Depuis 1922, date de son entrée au Muséum, il a signé près de 800 publications et communications sur les sujets les plus divers. En effet, naturaliste au sens plein et vrai du terme, Théodore Monod, s'il reste officiellement zoologiste, s'est aussi laissé tenter, au hasard des pistes sahariennes, par la botanique, la géologie, l'archéologie et l'histoire ; mais au-delà de ses activités scientifiques, c'est un humaniste, ouvert aux joies de la contemplation, au sentiment de l'unité du cosmos, à la splendeur du monde, à la sympathie et à la pitié pour tous les vivants. Grand défenseur de la nature, il s'est mobilisé sur tous les fronts de la conservation de la nature et des droits des animaux : il est notamment président du Rassemblement des Opposants à la Chasse (R.O.C.), vice-président de la Société Nationale de Protection de la Nature (S.N.P.N.) et membre du Conseil de la Ligue Française des Droits de l'Animal.

Protestant, philosophe, pacifiste, non violent convaincu, il a défendu sans relâche les valeurs de conscience et de responsabilité de l'homme face à ses semblables et a pris position dans toutes les luttes pour le respect des droits de l'homme et le respect de la vie. «Face aux menaces, dit-il, il faut que l'homme s'hominise». Cet «obscur apprenti chrétien» pense que le christianisme n'a pas échoué mais qu'il n'a pas encore été essayé.

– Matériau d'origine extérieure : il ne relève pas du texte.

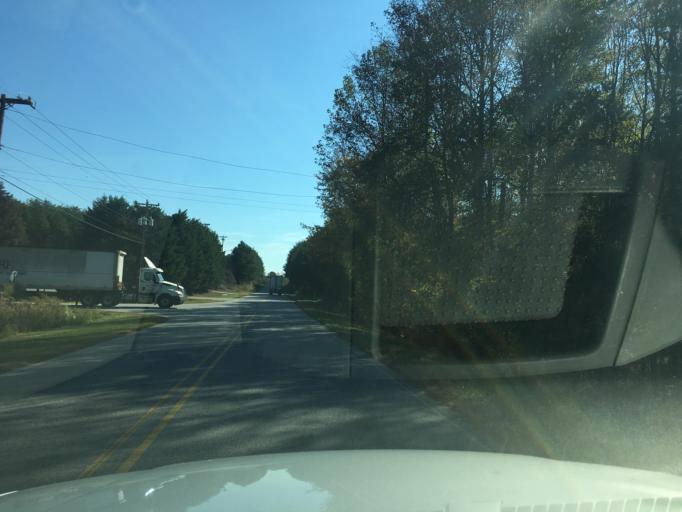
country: US
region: North Carolina
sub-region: Catawba County
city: Conover
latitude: 35.7153
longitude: -81.2597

Teilhard de Chardin lui avait écrit : «Vous êtes le seul homme, parmi ceux que je connaisse, qui ait à la fois et également en lui le double sens de l'En-haut et de l'En-avant». Il n'est déçu de rien, sauf peut-être de la disparition du vocabulaire universitaire ou académique de ces mots aussi fondamentaux que «botanique» ou «zoologie».